TASK DIRECTIONS — Please print out every entry below, verbatim.

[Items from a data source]

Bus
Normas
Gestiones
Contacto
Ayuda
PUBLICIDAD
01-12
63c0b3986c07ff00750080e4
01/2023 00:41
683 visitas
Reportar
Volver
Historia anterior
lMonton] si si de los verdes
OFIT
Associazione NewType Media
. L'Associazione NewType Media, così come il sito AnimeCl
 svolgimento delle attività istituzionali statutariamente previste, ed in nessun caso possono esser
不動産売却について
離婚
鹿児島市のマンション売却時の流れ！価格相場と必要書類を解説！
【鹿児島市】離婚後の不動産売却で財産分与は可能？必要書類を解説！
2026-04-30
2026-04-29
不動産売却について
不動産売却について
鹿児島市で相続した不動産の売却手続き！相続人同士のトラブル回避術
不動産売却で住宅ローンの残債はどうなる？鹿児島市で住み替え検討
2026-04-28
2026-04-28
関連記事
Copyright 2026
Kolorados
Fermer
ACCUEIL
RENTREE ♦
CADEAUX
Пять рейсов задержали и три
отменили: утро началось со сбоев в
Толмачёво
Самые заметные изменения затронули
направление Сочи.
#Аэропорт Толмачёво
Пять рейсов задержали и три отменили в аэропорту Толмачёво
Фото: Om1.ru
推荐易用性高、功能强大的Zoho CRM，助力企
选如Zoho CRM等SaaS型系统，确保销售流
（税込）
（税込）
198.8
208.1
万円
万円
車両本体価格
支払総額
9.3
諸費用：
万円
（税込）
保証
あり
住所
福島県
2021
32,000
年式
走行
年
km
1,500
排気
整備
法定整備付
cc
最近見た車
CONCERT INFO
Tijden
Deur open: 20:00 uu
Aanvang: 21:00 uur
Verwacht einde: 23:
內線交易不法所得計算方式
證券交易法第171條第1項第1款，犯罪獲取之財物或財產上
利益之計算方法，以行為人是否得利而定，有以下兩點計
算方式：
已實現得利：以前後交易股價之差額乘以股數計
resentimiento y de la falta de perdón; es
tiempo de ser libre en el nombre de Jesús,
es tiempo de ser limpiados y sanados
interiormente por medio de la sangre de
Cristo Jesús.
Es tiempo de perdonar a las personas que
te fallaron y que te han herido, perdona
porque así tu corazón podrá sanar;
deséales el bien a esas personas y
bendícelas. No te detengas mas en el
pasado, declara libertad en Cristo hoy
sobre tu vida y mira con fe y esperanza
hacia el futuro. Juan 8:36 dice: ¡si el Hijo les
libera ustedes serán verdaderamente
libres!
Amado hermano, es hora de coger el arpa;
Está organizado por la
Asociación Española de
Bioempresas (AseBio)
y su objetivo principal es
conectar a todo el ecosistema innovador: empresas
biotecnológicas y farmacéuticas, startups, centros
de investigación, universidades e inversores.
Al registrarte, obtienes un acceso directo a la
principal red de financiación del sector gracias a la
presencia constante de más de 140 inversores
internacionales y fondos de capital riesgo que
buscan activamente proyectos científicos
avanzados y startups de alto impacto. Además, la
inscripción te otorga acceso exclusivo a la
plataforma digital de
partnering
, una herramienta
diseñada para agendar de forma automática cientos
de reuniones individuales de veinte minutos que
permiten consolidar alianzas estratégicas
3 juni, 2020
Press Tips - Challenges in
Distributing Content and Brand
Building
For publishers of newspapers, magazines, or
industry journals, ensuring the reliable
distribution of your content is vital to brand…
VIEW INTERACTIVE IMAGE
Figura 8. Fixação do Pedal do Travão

REPLY TO THE EXERCISE —
Bus
Normas
Gestiones
Contacto
Ayuda
PUBLICIDAD
01-12
63c0b3986c07ff00750080e4
01/2023 00:41
683 visitas
Reportar
Volver
Historia anterior
lMonton] si si de los verdes
OFIT
Associazione NewType Media
. L'Associazione NewType Media, così come il sito AnimeCl
 svolgimento delle attività istituzionali statutariamente previste, ed in nessun caso possono esser
不動産売却について
離婚
鹿児島市のマンション売却時の流れ！価格相場と必要書類を解説！
【鹿児島市】離婚後の不動産売却で財産分与は可能？必要書類を解説！
2026-04-30
2026-04-29
不動産売却について
不動産売却について
鹿児島市で相続した不動産の売却手続き！相続人同士のトラブル回避術
不動産売却で住宅ローンの残債はどうなる？鹿児島市で住み替え検討
2026-04-28
2026-04-28
関連記事
Copyright 2026
Kolorados
Fermer
ACCUEIL
RENTREE ♦
CADEAUX
Пять рейсов задержали и три
отменили: утро началось со сбоев в
Толмачёво
Самые заметные изменения затронули
направление Сочи.
#Аэропорт Толмачёво
Пять рейсов задержали и три отменили в аэропорту Толмачёво
Фото: Om1.ru
推荐易用性高、功能强大的Zoho CRM，助力企
选如Zoho CRM等SaaS型系统，确保销售流
（税込）
（税込）
198.8
208.1
万円
万円
車両本体価格
支払総額
9.3
諸費用：
万円
（税込）
保証
あり
住所
福島県
2021
32,000
年式
走行
年
km
1,500
排気
整備
法定整備付
cc
最近見た車
CONCERT INFO
Tijden
Deur open: 20:00 uu
Aanvang: 21:00 uur
Verwacht einde: 23:
內線交易不法所得計算方式
證券交易法第171條第1項第1款，犯罪獲取之財物或財產上
利益之計算方法，以行為人是否得利而定，有以下兩點計
算方式：
已實現得利：以前後交易股價之差額乘以股數計
resentimiento y de la falta de perdón; es
tiempo de ser libre en el nombre de Jesús,
es tiempo de ser limpiados y sanados
interiormente por medio de la sangre de
Cristo Jesús.
Es tiempo de perdonar a las personas que
te fallaron y que te han herido, perdona
porque así tu corazón podrá sanar;
deséales el bien a esas personas y
bendícelas. No te detengas mas en el
pasado, declara libertad en Cristo hoy
sobre tu vida y mira con fe y esperanza
hacia el futuro. Juan 8:36 dice: ¡si el Hijo les
libera ustedes serán verdaderamente
libres!
Amado hermano, es hora de coger el arpa;
Está organizado por la
Asociación Española de
Bioempresas (AseBio)
y su objetivo principal es
conectar a todo el ecosistema innovador: empresas
biotecnológicas y farmacéuticas, startups, centros
de investigación, universidades e inversores.
Al registrarte, obtienes un acceso directo a la
principal red de financiación del sector gracias a la
presencia constante de más de 140 inversores
internacionales y fondos de capital riesgo que
buscan activamente proyectos científicos
avanzados y startups de alto impacto. Además, la
inscripción te otorga acceso exclusivo a la
plataforma digital de
partnering
, una herramienta
diseñada para agendar de forma automática cientos
de reuniones individuales de veinte minutos que
permiten consolidar alianzas estratégicas
3 juni, 2020
Press Tips - Challenges in
Distributing Content and Brand
Building
For publishers of newspapers, magazines, or
industry journals, ensuring the reliable
distribution of your content is vital to brand…
VIEW INTERACTIVE IMAGE
Figura 8. Fixação do Pedal do Travão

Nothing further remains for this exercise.